$10 for a 35-70 2.8D?!?!?!!?!?
FUUUUUUUUU......
I'm not sure how attached you are to your 28D, but you could probably
ebay it and get the 24G and pocket some change. The 24G on the D700 is just incredible.
I've heard the 35 f1.4ais is pretty funky towards the sides on FX, never used one in person, but have heard alot of mixed reviews. many say it's amazing, but soft wide open and has about the worst coma you can imagine outside the DX frame.
I owned the 20-35 2.8 for 2 weeks, it's OK on a D700. There's alot of CA that never goes away, and never gets sharp in the corners. However distortion at 20mm is almost non-existent. I never was able to get a good jive with it, which is why i sold it.
I used to own the 35-70 2.8, i've never used it on FF digital, but i have a friend who owns it and likes it.

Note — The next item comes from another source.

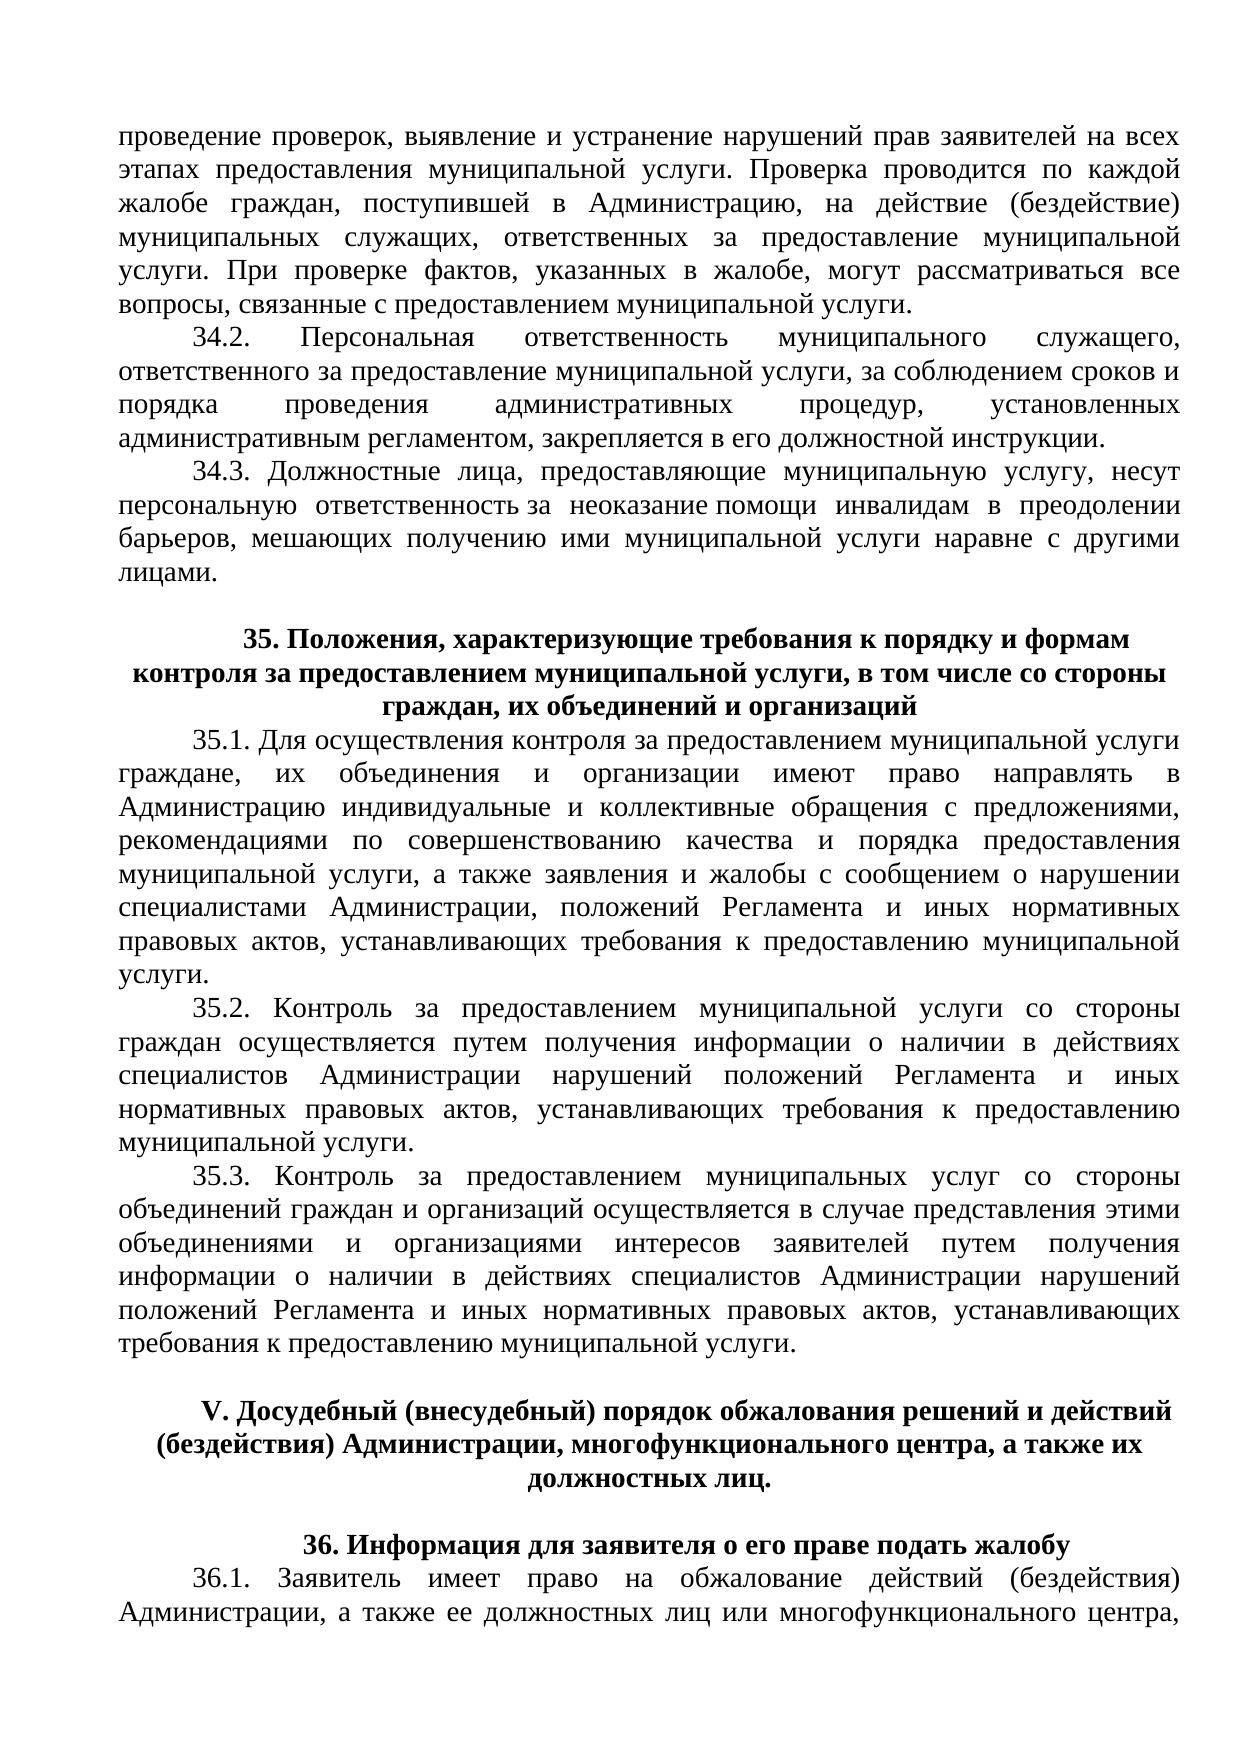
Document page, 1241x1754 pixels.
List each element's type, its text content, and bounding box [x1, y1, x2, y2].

The 85 1.4D is soft towards the sides and the corners never really get
sharp when stopped down. Beautiful lens for portraits though, on FF and the closer working distances it just obliterates the backgrounds.
The 50 f/1.8 is pretty uninteresting compared to everything else. super sharp when stopped down, but soft wide open and has lousy bokeh.
Never used the 300mm.
The 70-200VR vignettes alot for how expensive it is and the corners only get OK at 200mm. Than again, who puts the subjects in the corners on a 200mm? this lens is awesome on FF.
The biggest thing you'll notice (besides noise and DR) is the D700's per-pixel output might be a little softer than the D200 and is
alot softer than the D70. The D70 has a very weak AA filter, the D700 is a bit too aggressive IMO. It initially threw me off when i first got mine (i upgraded from a D70). It will need more sharpening that what you might be accustomed to, which is sad because it brings up more noise. Luckily on the D700 you can stack 10 images at once in the camera making an ISO 3200 image clean and an ISO 200 image immaculate to the point where you can push the exposure in post by 3 stops and see almost no consequence.